Given information START
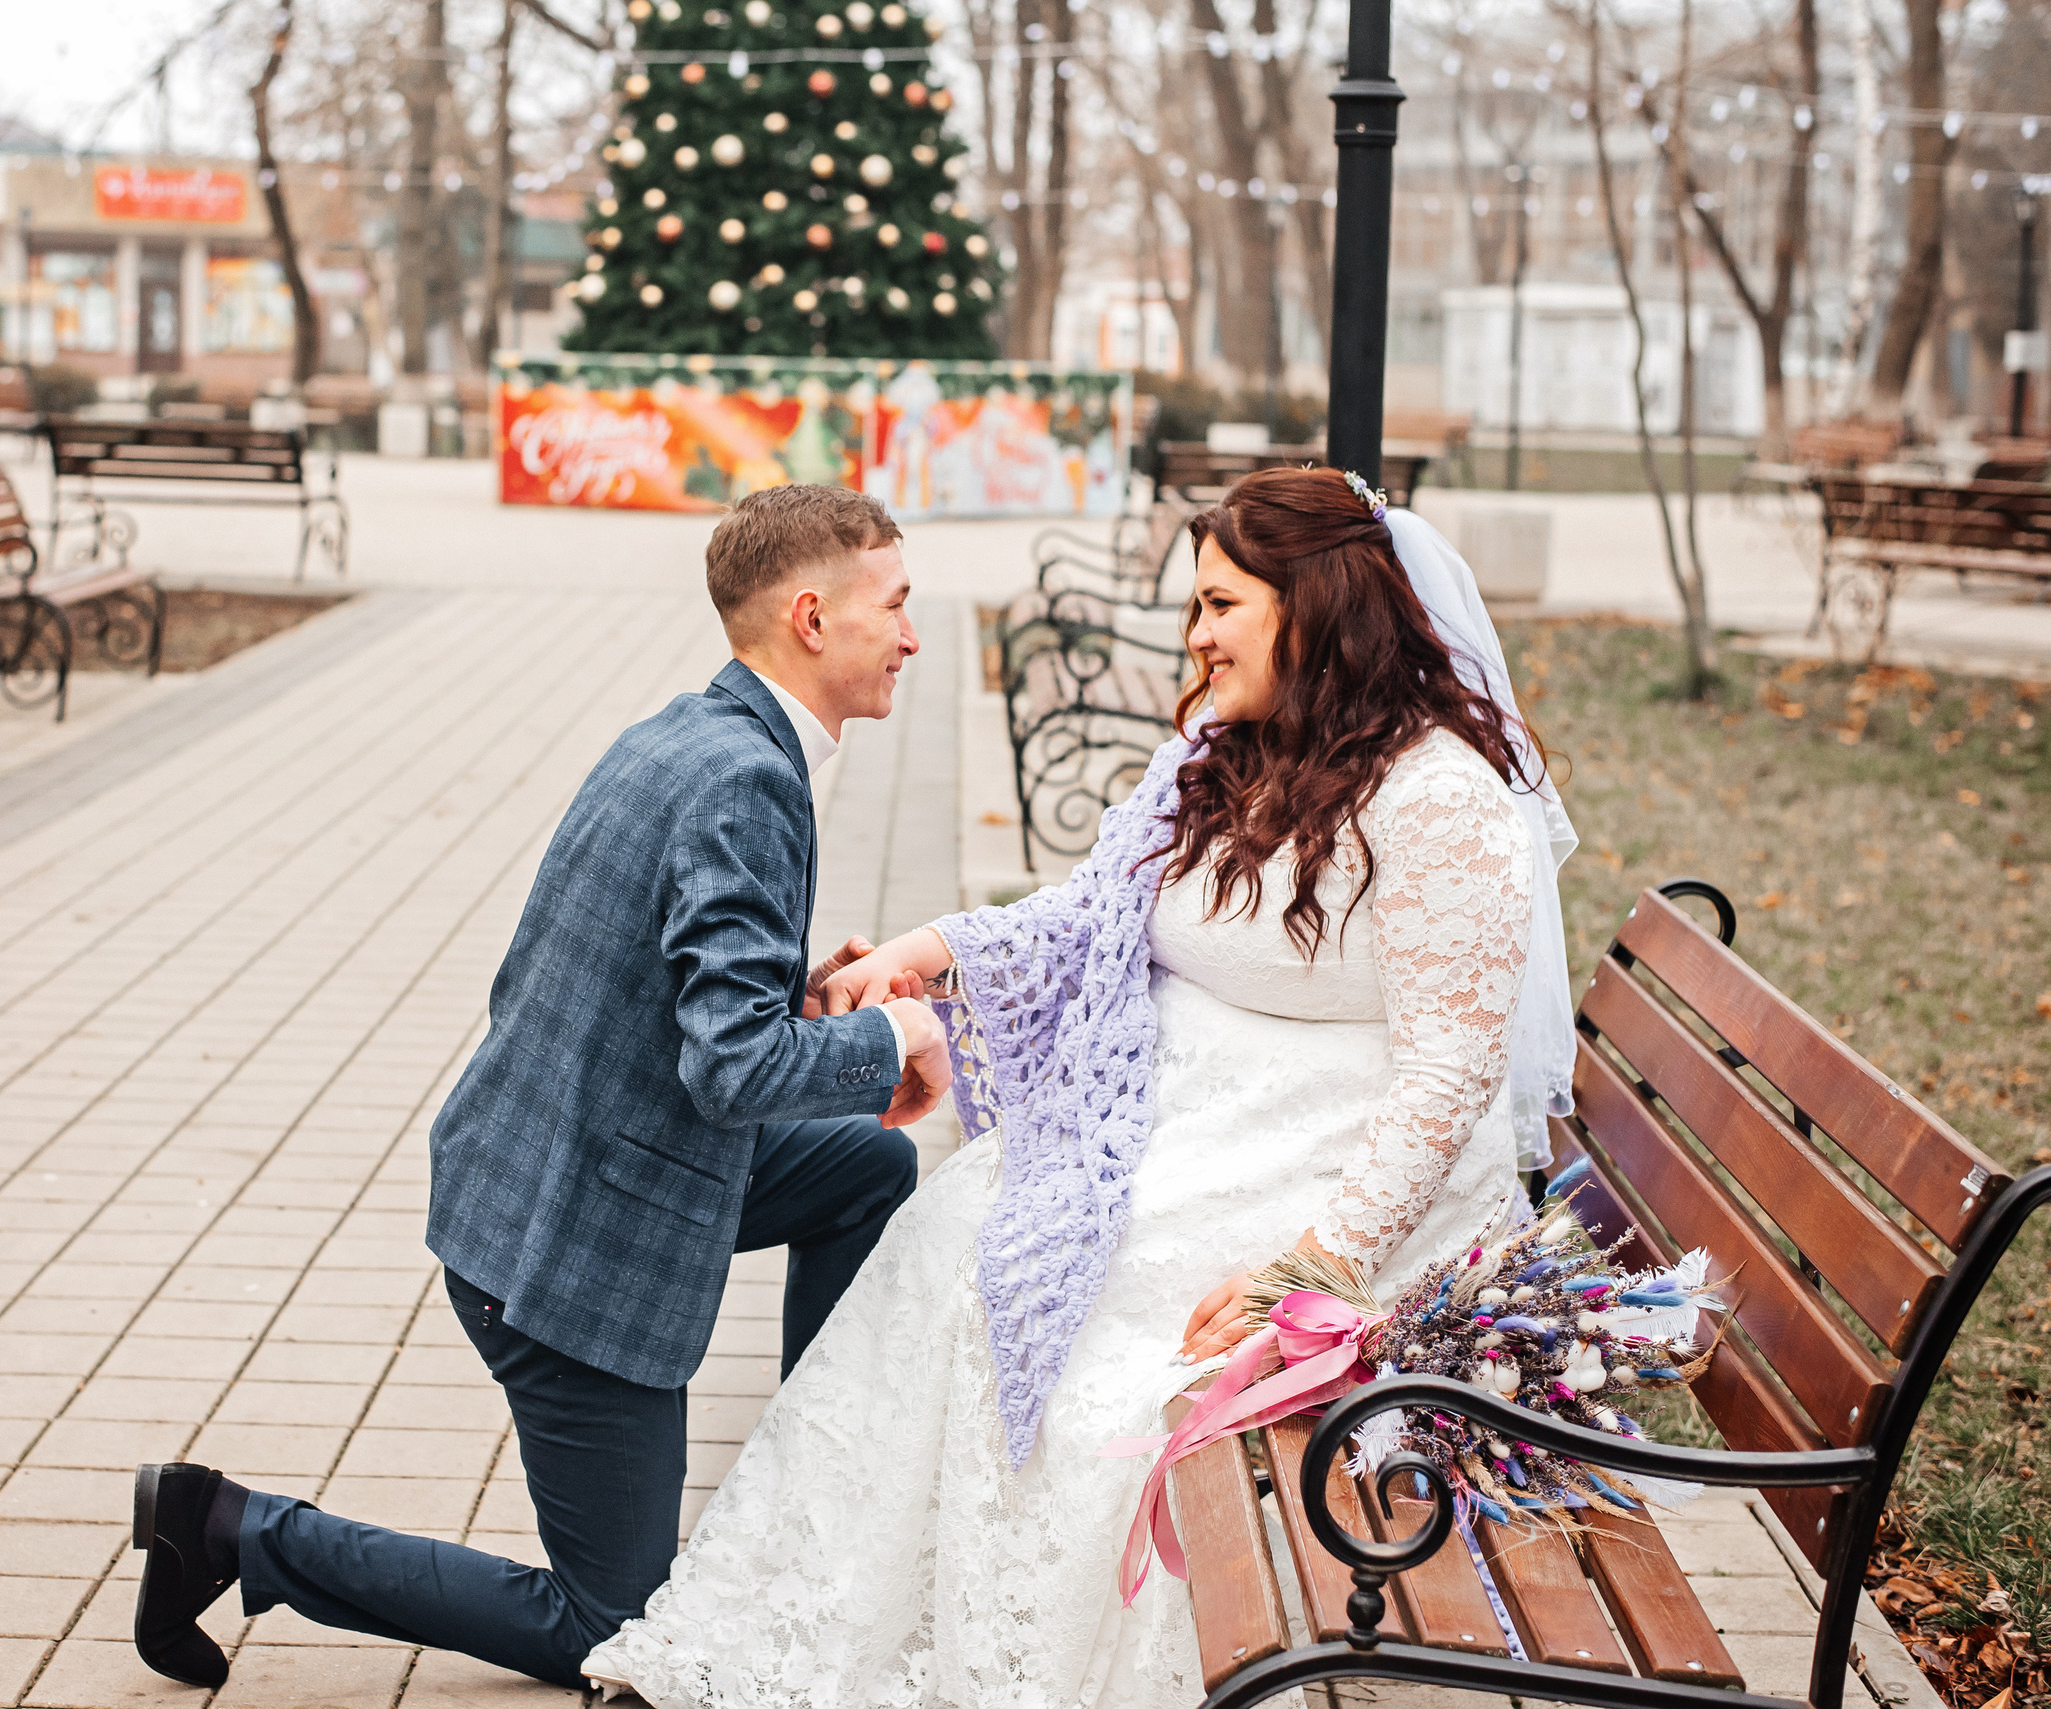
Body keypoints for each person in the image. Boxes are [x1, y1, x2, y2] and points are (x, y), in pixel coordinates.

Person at [580, 465, 1579, 1709]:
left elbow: (1447, 1076)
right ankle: (826, 1628)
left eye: (1221, 603)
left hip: (1336, 1174)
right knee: (948, 1237)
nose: (1197, 636)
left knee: (1102, 1369)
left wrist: (1310, 1263)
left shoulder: (1442, 801)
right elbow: (1089, 914)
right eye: (1195, 608)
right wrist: (926, 952)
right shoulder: (1224, 756)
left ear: (1317, 604)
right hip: (1177, 1128)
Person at [126, 483, 958, 1690]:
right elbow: (728, 1068)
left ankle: (812, 1475)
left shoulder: (694, 731)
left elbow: (681, 998)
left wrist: (816, 995)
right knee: (608, 1628)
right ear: (815, 616)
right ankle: (223, 1529)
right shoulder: (748, 779)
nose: (915, 634)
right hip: (570, 1250)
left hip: (569, 1163)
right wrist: (897, 1030)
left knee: (866, 1166)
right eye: (898, 605)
Given information END
A faithful copy of every record is needed here. Leave the images out of it.

Body keypoints for each person in the image. Boxes are [x1, y1, x2, y2] and points are (x, y), in pixel coordinates.

Person at [580, 465, 1579, 1709]:
left elbow: (1447, 1076)
right ankle: (826, 1628)
left eye: (1221, 603)
left hip: (1336, 1174)
right knee: (948, 1237)
nose: (1197, 636)
left knee: (1102, 1369)
left wrist: (1310, 1263)
left shoulder: (1442, 801)
right elbow: (1089, 914)
right eye: (1195, 608)
right wrist: (926, 952)
right shoulder: (1224, 756)
left ear: (1317, 604)
right hip: (1177, 1128)
Person at [126, 483, 958, 1690]:
right elbow: (728, 1068)
left ankle: (812, 1475)
left shoulder: (694, 731)
left elbow: (681, 998)
left wrist: (816, 995)
right knee: (608, 1628)
right ear: (815, 616)
right ankle: (223, 1529)
right shoulder: (748, 779)
nose: (915, 634)
right hip: (570, 1250)
left hip: (569, 1163)
right wrist: (897, 1030)
left knee: (866, 1166)
right eye: (898, 605)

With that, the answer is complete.